▶ [TASK TO COMPLETE]
Quote the full listing below word for word, leaving out the pictures.

Segment Start: DATA FOR ANALYSIS

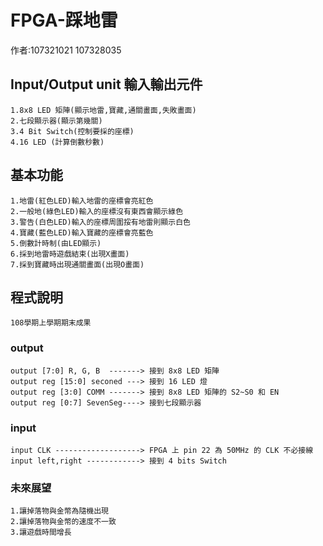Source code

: # FPGA-踩地雷
作者:107321021 107328035

## Input/Output unit 輸入輸出元件
    1.8x8 LED 矩陣(顯示地雷,寶藏,通關畫面,失敗畫面)
    2.七段顯示器(顯示第幾關)
    3.4 Bit Switch(控制要採的座標)
    4.16 LED (計算倒數秒數)
    
## 基本功能
    1.地雷(紅色LED)輸入地雷的座標會亮紅色
    2.一般地(綠色LED)輸入的座標沒有東西會顯示綠色
    3.警告(白色LED)輸入的座標周圍挼有地雷則顯示白色
    4.寶藏(藍色LED)輸入寶藏的座標會亮藍色
    5.倒數計時制(由LED顯示)
    6.採到地雷時遊戲結束(出現X畫面)
    7.採到寶藏時出現通關畫面(出現O畫面)
## 程式說明
    108學期上學期期末成果
### output
    output [7:0] R, G, B  -------> 接到 8x8 LED 矩陣
    output reg [15:0] seconed ---> 接到 16 LED 燈
    output reg [3:0] COMM -------> 接到 8x8 LED 矩陣的 S2~S0 和 EN
    output reg [0:7] SevenSeg----> 接到七段顯示器
### input
    input CLK -------------------> FPGA 上 pin 22 為 50MHz 的 CLK 不必接線 
    input left,right ------------> 接到 4 bits Switch
    
### 未來展望
    1.讓掉落物與金幣為隨機出現
    2.讓掉落物與金幣的速度不一致
    3.讓遊戲時間增長
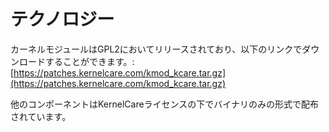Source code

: # テクノロジー


カーネルモジュールはGPL2においてリリースされており、以下のリンクでダウンロードすることができます。: [https://patches.kernelcare.com/kmod_kcare.tar.gz](https://patches.kernelcare.com/kmod_kcare.tar.gz)

他のコンポーネントはKernelCareライセンスの下でバイナリのみの形式で配布されています。

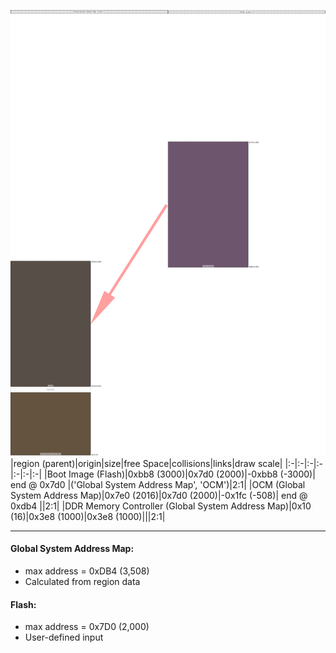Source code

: ![memory map diagram](A4_maxaddress_lower_than_memregions_diagram.png)
|region (parent)|origin|size|free Space|collisions|links|draw scale|
|:-|:-|:-|:-|:-|:-|:-|
|<span style='color:(61, 29, 61)'>Boot Image (Flash)</span>|0xbb8 (3000)|0x7d0 (2000)|-0xbb8 (-3000)| end @ 0x7d0 |('Global System Address Map', 'OCM')|2:1|
|<span style='color:(32, 20, 10)'>OCM (Global System Address Map)</span>|0x7e0 (2016)|0x7d0 (2000)|-0x1fc (-508)| end @ 0xdb4 ||2:1|
|<span style='color:(49, 27, 0)'>DDR Memory Controller (Global System Address Map)</span>|0x10 (16)|0x3e8 (1000)|0x3e8 (1000)|||2:1|

---
#### Global System Address Map:
- max address = 0xDB4 (3,508)
- Calculated from region data
#### Flash:
- max address = 0x7D0 (2,000)
- User-defined input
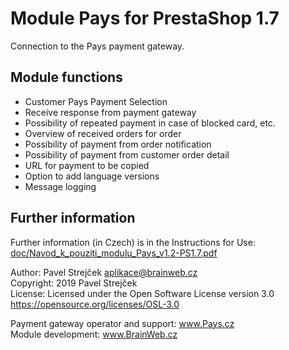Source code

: # Module Pays for PrestaShop 1.7

Connection to the Pays payment gateway.

## Module functions

- Customer Pays Payment Selection
- Receive response from payment gateway
- Possibility of repeated payment in case of blocked card, etc.
- Overview of received orders for order
- Possibility of payment from order notification
- Possibility of payment from customer order detail
- URL for payment to be copied
- Option to add language versions
- Message logging

## Further information

Further information (in Czech) is in the Instructions for Use:  
[doc/Navod_k_pouziti_modulu_Pays_v1.2-PS1.7.pdf](doc/Navod_k_pouziti_modulu_Pays_v1.2-PS1.7.pdf)

Author:    Pavel Strejček <aplikace@brainweb.cz>  
Copyright: 2019 Pavel Strejček  
License:   Licensed under the Open Software License version 3.0  https://opensource.org/licenses/OSL-3.0

Payment gateway operator and support: www.Pays.cz  
Module development: www.BrainWeb.cz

Segment End: DATA FOR ANALYSIS

▶ [SOLUTION TO THE EXERCISE]
Source code

: # FPGA-踩地雷
作者:107321021 107328035

## Input/Output unit 輸入輸出元件
    1.8x8 LED 矩陣(顯示地雷,寶藏,通關畫面,失敗畫面)
    2.七段顯示器(顯示第幾關)
    3.4 Bit Switch(控制要採的座標)
    4.16 LED (計算倒數秒數)
    
## 基本功能
    1.地雷(紅色LED)輸入地雷的座標會亮紅色
    2.一般地(綠色LED)輸入的座標沒有東西會顯示綠色
    3.警告(白色LED)輸入的座標周圍挼有地雷則顯示白色
    4.寶藏(藍色LED)輸入寶藏的座標會亮藍色
    5.倒數計時制(由LED顯示)
    6.採到地雷時遊戲結束(出現X畫面)
    7.採到寶藏時出現通關畫面(出現O畫面)
## 程式說明
    108學期上學期期末成果
### output
    output [7:0] R, G, B  -------> 接到 8x8 LED 矩陣
    output reg [15:0] seconed ---> 接到 16 LED 燈
    output reg [3:0] COMM -------> 接到 8x8 LED 矩陣的 S2~S0 和 EN
    output reg [0:7] SevenSeg----> 接到七段顯示器
### input
    input CLK -------------------> FPGA 上 pin 22 為 50MHz 的 CLK 不必接線 
    input left,right ------------> 接到 4 bits Switch
    
### 未來展望
    1.讓掉落物與金幣為隨機出現
    2.讓掉落物與金幣的速度不一致
    3.讓遊戲時間增長
Source code

: # テクノロジー


カーネルモジュールはGPL2においてリリースされており、以下のリンクでダウンロードすることができます。: [https://patches.kernelcare.com/kmod_kcare.tar.gz](https://patches.kernelcare.com/kmod_kcare.tar.gz)

他のコンポーネントはKernelCareライセンスの下でバイナリのみの形式で配布されています。

Source code

: ![memory map diagram](A4_maxaddress_lower_than_memregions_diagram.png)
|region (parent)|origin|size|free Space|collisions|links|draw scale|
|:-|:-|:-|:-|:-|:-|:-|
|<span style='color:(61, 29, 61)'>Boot Image (Flash)</span>|0xbb8 (3000)|0x7d0 (2000)|-0xbb8 (-3000)| end @ 0x7d0 |('Global System Address Map', 'OCM')|2:1|
|<span style='color:(32, 20, 10)'>OCM (Global System Address Map)</span>|0x7e0 (2016)|0x7d0 (2000)|-0x1fc (-508)| end @ 0xdb4 ||2:1|
|<span style='color:(49, 27, 0)'>DDR Memory Controller (Global System Address Map)</span>|0x10 (16)|0x3e8 (1000)|0x3e8 (1000)|||2:1|

---
#### Global System Address Map:
- max address = 0xDB4 (3,508)
- Calculated from region data
#### Flash:
- max address = 0x7D0 (2,000)
- User-defined input
Source code

: # Module Pays for PrestaShop 1.7

Connection to the Pays payment gateway.

## Module functions

- Customer Pays Payment Selection
- Receive response from payment gateway
- Possibility of repeated payment in case of blocked card, etc.
- Overview of received orders for order
- Possibility of payment from order notification
- Possibility of payment from customer order detail
- URL for payment to be copied
- Option to add language versions
- Message logging

## Further information

Further information (in Czech) is in the Instructions for Use:  
[doc/Navod_k_pouziti_modulu_Pays_v1.2-PS1.7.pdf](doc/Navod_k_pouziti_modulu_Pays_v1.2-PS1.7.pdf)

Author:    Pavel Strejček <aplikace@brainweb.cz>  
Copyright: 2019 Pavel Strejček  
License:   Licensed under the Open Software License version 3.0  https://opensource.org/licenses/OSL-3.0

Payment gateway operator and support: www.Pays.cz  
Module development: www.BrainWeb.cz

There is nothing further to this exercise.